▶ **PROBLEM DETAILS**
Please copy out the lines beginning at the one that has "(Clean Architecture) |" and stopping after the one that has "Widget tests |", substituting "Cubit" for "BLoC" and leaving everything else unchanged.

┄┄┄┄┄┄┄┄┄┄┄┄┄┄┄┄┄┄┄┄

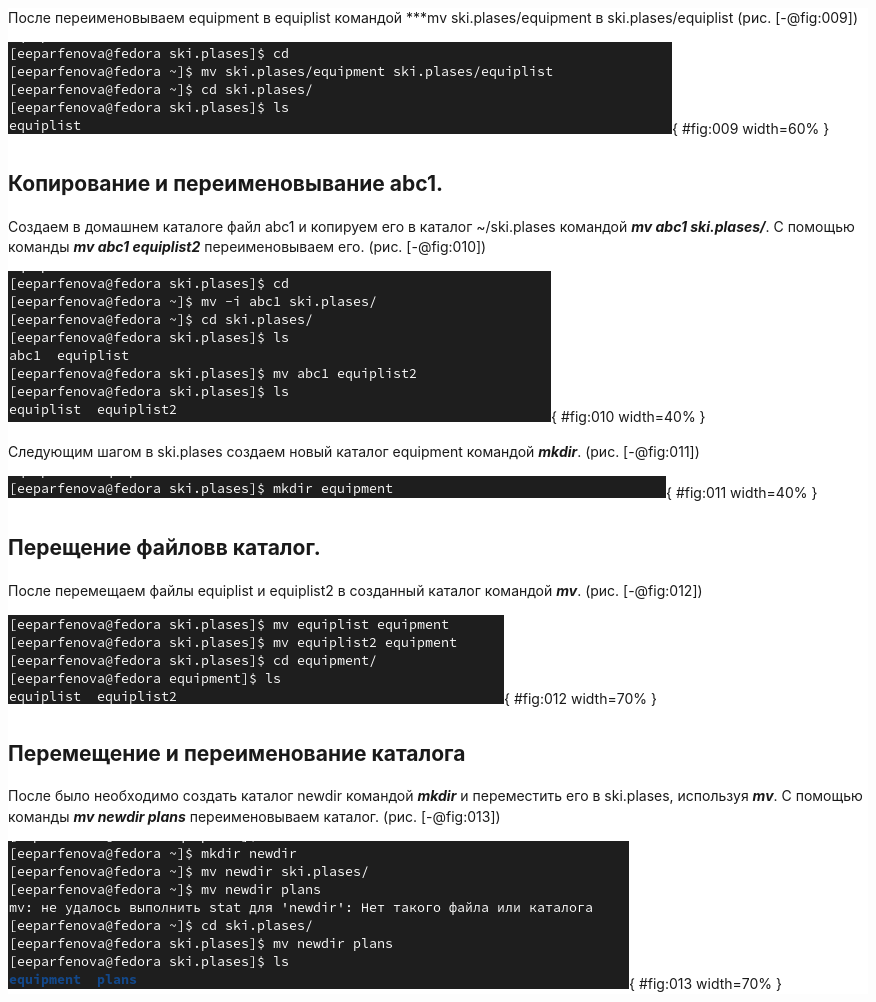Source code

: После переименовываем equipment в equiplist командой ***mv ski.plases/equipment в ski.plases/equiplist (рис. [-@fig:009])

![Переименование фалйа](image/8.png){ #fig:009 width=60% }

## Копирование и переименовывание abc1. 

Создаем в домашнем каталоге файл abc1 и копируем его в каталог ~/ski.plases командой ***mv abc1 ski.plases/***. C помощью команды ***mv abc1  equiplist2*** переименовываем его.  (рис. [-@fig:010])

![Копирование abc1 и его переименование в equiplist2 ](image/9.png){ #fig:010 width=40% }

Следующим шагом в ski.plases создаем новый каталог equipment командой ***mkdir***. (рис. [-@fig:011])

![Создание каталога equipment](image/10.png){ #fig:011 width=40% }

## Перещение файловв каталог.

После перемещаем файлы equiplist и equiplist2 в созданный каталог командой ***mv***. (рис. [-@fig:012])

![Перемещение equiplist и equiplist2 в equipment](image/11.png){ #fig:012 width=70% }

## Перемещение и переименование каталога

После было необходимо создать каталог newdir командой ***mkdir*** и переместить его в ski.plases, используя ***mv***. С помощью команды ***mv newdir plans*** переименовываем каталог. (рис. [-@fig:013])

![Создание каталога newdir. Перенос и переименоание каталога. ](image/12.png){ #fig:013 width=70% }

┄┄┄┄┄┄┄┄┄┄┄┄┄┄┄┄┄┄┄┄

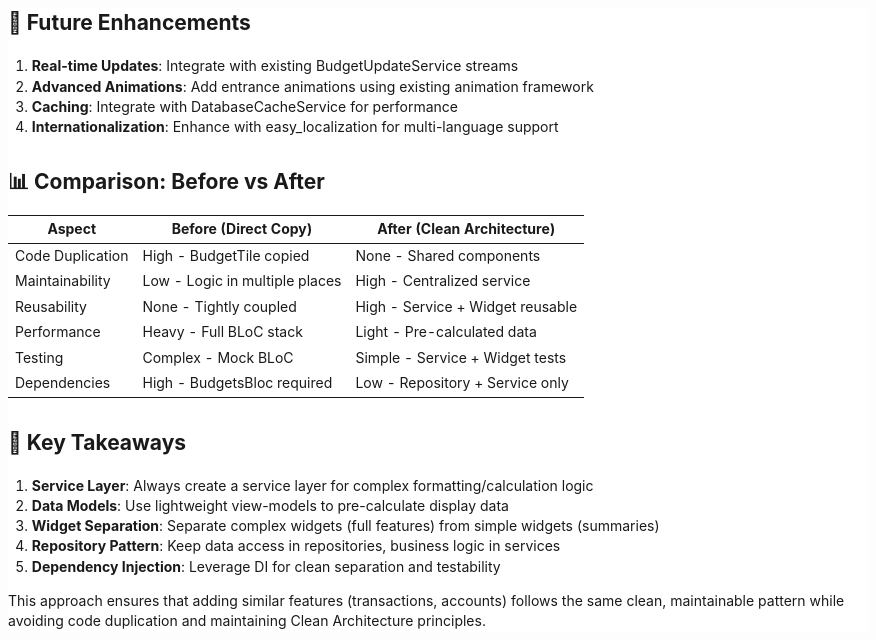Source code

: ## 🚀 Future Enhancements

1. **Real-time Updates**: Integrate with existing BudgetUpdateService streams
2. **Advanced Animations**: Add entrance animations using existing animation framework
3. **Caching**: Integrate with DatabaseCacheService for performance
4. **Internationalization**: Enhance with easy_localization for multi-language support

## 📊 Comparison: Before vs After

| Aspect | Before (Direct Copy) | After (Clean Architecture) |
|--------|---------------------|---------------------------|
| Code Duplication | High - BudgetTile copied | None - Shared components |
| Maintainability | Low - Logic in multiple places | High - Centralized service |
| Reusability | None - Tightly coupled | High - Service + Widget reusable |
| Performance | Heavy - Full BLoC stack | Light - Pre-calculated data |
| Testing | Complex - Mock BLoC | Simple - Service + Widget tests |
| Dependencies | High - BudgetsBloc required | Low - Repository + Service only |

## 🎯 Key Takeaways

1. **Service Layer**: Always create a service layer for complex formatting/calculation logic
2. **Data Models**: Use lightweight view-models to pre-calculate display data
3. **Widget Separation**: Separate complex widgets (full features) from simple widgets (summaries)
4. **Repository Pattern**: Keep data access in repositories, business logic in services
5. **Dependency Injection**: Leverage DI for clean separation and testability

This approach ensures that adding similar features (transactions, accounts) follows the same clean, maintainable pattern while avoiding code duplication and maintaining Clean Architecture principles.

┄┄┄┄┄┄┄┄┄┄┄┄┄┄┄┄┄┄┄┄

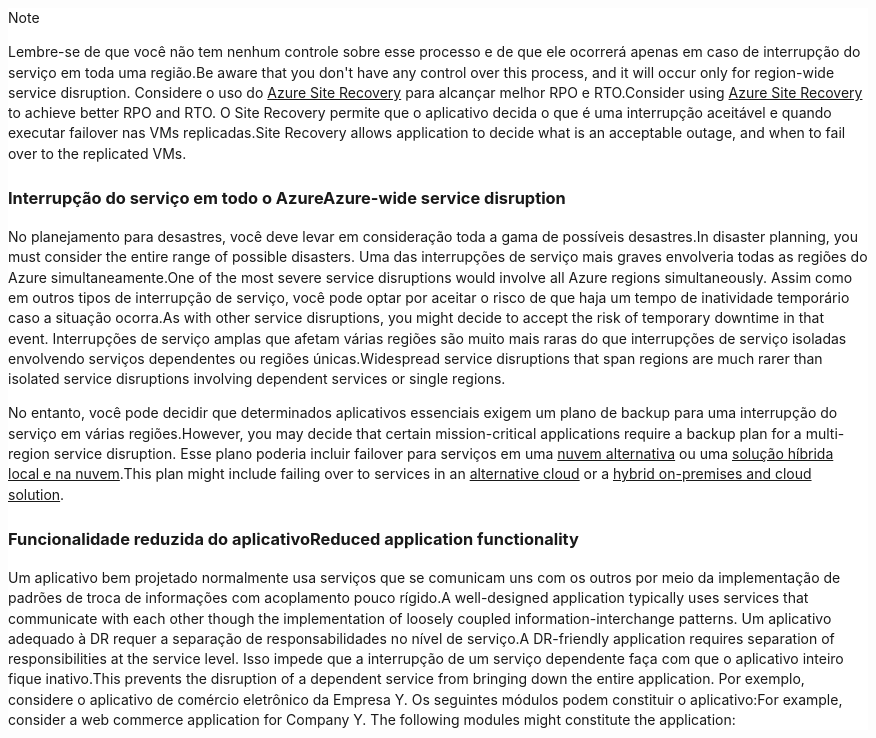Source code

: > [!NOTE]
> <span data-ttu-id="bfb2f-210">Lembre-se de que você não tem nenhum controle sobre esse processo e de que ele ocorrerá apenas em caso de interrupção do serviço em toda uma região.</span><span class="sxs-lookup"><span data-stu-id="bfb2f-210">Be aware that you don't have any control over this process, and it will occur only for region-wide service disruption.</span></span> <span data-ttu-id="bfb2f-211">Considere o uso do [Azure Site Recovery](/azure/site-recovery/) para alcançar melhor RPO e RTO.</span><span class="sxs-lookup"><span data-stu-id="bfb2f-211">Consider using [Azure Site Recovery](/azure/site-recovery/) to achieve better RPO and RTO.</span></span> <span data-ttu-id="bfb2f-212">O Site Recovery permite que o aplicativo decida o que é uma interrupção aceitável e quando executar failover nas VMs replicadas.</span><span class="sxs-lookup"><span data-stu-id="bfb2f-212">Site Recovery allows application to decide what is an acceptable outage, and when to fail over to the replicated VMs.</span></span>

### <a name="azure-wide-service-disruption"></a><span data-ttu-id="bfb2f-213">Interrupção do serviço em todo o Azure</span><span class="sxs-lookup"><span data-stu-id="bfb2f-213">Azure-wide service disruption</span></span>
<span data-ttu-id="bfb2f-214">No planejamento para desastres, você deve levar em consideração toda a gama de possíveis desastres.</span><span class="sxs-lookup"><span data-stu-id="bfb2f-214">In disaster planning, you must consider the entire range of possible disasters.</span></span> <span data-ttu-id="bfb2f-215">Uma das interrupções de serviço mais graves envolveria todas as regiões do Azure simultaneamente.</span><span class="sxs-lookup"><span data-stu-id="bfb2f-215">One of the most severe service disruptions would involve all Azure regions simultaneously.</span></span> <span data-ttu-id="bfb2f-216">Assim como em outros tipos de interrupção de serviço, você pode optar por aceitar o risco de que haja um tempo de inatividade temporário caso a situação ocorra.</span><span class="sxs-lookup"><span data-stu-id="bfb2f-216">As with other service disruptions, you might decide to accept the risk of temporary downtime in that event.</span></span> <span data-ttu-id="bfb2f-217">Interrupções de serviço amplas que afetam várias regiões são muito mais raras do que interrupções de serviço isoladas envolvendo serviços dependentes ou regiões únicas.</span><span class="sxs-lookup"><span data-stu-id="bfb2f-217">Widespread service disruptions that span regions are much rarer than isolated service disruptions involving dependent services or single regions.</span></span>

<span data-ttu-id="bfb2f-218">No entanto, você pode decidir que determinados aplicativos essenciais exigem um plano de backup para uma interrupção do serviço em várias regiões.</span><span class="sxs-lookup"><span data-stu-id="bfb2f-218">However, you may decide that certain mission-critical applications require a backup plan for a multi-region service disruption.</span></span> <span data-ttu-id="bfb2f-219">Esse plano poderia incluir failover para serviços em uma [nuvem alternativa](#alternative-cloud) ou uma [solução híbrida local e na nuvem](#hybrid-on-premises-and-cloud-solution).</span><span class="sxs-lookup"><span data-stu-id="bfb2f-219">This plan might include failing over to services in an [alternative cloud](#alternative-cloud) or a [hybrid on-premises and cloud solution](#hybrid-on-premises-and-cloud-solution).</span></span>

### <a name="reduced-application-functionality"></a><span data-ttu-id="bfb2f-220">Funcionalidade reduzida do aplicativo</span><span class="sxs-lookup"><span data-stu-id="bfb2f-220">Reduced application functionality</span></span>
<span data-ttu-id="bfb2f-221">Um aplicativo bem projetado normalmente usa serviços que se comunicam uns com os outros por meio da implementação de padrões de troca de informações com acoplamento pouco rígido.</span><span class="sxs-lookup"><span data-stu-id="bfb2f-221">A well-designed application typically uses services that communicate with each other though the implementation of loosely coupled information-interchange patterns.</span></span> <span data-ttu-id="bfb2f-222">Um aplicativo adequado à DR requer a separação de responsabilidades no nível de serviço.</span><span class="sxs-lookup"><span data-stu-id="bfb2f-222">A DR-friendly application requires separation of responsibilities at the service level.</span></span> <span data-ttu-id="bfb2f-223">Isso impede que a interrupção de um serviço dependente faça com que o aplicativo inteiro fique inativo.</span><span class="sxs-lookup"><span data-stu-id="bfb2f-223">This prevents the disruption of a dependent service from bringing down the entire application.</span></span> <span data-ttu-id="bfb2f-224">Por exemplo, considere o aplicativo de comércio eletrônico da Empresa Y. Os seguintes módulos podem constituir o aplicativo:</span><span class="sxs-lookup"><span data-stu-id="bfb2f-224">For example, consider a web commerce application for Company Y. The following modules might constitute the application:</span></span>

┄┄┄┄┄┄┄┄┄┄┄┄┄┄┄┄┄┄┄┄

▶ **REPLY**
| Aspect | Before (Direct Copy) | After (Clean Architecture) |
|--------|---------------------|---------------------------|
| Code Duplication | High - BudgetTile copied | None - Shared components |
| Maintainability | Low - Logic in multiple places | High - Centralized service |
| Reusability | None - Tightly coupled | High - Service + Widget reusable |
| Performance | Heavy - Full Cubit stack | Light - Pre-calculated data |
| Testing | Complex - Mock Cubit | Simple - Service + Widget tests |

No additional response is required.